5. A determination will be necessary with respect to who is responsible for corrective action and sanction decisions. The IRB will determine the specific action it will impose. It will typically hear from the PI involved before making a final decision. Where appropriate, input from others, such as the chief of the department, will be solicited.
There will be no appeal process from IRB decisions, as it is the responsible entity for research protection oversight for the institution and in the eyes of the federal government. Once the corrective action is determined, the PI and the responsible administrative officials should be notified. It should be the responsibility of the PI to complete the necessary corrective action, including ensuring any CRO reports are timely obtained and submitted.
The process will need to include input and consideration of other processes, which either may impact or could be implicated by corrective action or sanctions. There are two in particular:
First, the PI’s or other members of the clinical research team may be employees of the institution. It may be that a violation also constitutes grounds that implicate an employment counseling process. There should be a mechanism to cross-refer when it is appropriate to do so.
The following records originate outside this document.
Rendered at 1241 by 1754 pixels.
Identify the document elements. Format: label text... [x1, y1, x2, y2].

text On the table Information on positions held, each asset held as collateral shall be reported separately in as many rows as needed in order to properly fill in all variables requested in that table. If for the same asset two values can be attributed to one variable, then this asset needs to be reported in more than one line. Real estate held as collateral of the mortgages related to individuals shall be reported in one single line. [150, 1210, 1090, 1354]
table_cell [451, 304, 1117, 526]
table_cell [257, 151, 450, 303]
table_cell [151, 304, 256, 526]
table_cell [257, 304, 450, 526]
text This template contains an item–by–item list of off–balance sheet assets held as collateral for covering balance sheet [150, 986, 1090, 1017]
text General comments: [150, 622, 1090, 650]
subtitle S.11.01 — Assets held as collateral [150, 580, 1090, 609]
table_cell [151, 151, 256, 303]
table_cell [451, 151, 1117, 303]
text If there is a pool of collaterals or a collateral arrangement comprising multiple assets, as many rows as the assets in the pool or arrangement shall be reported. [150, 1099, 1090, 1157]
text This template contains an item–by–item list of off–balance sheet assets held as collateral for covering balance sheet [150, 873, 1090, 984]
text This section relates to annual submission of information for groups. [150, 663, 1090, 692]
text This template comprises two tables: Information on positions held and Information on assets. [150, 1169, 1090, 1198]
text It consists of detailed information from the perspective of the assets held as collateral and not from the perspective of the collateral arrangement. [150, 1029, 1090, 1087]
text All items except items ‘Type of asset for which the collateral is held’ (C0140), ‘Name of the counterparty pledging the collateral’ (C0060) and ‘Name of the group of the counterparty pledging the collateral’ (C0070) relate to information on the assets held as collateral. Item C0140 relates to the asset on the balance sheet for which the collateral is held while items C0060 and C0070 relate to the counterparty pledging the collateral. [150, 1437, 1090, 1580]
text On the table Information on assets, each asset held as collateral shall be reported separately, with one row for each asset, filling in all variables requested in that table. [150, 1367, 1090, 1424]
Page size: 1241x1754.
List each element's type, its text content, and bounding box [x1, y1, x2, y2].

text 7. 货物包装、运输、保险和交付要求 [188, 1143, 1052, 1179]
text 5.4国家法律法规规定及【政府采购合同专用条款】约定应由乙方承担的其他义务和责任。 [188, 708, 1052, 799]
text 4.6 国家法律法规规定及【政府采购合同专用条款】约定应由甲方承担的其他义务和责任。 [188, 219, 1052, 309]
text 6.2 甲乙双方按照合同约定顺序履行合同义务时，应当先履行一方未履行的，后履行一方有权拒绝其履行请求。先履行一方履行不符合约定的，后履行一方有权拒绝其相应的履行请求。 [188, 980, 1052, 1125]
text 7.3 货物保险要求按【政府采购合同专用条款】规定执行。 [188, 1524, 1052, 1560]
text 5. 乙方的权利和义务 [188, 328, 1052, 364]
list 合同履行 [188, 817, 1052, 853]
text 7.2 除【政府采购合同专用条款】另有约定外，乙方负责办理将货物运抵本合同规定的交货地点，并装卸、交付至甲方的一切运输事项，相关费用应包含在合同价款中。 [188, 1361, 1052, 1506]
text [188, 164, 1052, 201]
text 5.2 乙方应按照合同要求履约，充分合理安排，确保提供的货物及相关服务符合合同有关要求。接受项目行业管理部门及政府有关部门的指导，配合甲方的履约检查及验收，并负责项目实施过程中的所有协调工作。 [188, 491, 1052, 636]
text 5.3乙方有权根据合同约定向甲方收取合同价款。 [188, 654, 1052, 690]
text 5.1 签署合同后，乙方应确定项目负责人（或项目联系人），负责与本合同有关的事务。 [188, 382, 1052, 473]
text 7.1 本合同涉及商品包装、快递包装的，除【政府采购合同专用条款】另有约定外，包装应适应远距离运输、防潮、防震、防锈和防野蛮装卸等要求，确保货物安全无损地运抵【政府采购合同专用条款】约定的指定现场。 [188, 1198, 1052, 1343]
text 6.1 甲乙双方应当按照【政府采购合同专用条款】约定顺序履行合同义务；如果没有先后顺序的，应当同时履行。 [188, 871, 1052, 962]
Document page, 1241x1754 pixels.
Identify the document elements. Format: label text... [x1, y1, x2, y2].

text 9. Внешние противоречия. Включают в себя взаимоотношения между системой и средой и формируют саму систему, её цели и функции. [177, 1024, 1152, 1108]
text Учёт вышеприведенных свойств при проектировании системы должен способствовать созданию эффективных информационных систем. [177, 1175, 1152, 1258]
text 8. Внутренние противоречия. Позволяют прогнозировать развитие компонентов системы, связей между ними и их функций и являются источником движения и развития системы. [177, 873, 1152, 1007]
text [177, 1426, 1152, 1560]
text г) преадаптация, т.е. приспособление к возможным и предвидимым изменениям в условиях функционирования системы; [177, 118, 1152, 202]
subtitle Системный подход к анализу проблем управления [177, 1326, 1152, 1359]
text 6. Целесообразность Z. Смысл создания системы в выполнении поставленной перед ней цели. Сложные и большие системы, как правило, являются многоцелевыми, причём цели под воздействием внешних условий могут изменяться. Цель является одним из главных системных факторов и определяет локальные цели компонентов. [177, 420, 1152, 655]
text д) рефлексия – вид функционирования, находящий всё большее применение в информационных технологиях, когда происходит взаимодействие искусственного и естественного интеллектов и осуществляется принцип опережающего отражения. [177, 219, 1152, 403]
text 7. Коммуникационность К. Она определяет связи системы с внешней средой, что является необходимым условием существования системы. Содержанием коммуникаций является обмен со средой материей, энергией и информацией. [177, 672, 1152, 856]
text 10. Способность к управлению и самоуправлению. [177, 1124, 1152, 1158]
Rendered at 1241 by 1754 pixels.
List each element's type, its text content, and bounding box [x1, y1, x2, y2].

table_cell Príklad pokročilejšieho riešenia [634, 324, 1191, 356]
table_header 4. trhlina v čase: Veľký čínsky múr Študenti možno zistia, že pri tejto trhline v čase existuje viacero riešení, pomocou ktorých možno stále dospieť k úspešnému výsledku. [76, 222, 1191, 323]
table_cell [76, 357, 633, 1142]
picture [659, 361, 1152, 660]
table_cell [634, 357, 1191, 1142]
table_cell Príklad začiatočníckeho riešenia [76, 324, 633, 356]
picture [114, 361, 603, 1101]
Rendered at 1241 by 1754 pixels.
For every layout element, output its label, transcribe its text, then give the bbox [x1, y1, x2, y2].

Second, the PI’s or team members may be medical staff members and events, that came to the IRB’s attention, also may fall into those professional conduct issues that would involve the formal peer review process. This can be a complex question. Certainly, consideration must be given to a peer review issue as clinical quality issues arise.
It is unfortunate that from time to time, corrective action — or even sanctions — will need to be implemented. To ensure their effects are as positive as possible and that the goals and reasons for their implementation are understood, IRB’s should, in a fairly public way, develop an overall policy in this area.